PROBLEM DETAILS: Examine the records and identify each line that includes the string "decisions". Copy those lines.

EXERCISE INPUT below:

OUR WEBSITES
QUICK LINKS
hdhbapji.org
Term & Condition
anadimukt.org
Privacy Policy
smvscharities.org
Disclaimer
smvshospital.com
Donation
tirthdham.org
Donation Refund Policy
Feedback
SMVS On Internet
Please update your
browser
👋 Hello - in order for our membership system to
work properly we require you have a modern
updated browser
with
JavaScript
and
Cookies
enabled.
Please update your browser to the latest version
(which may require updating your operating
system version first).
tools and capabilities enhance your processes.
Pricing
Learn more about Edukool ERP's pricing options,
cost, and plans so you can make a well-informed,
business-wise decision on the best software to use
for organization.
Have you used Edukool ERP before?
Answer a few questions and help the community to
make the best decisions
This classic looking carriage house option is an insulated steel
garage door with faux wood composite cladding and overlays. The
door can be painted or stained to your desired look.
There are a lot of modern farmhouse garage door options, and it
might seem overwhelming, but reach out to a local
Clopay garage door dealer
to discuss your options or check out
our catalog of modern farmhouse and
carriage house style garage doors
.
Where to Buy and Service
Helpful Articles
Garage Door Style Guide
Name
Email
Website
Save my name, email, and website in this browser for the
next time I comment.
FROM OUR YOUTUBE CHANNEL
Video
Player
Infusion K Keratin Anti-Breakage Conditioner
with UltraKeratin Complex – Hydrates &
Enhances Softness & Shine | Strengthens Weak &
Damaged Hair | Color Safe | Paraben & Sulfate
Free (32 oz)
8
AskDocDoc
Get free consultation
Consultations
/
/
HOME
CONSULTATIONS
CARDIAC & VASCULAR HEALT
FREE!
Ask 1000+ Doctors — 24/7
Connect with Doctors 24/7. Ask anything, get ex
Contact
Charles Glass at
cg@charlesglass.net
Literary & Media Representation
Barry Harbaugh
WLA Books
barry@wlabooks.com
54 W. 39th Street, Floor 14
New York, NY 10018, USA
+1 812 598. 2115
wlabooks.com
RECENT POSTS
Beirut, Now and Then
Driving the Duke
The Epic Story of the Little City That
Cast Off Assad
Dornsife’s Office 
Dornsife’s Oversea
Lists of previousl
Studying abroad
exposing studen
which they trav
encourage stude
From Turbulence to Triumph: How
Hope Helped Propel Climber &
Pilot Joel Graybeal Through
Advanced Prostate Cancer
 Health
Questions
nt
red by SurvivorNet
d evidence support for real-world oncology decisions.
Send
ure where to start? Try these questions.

End of EXERCISE INPUT.

OUTPUT OF THE EXERCISE:
make the best decisions
d evidence support for real-world oncology decisions.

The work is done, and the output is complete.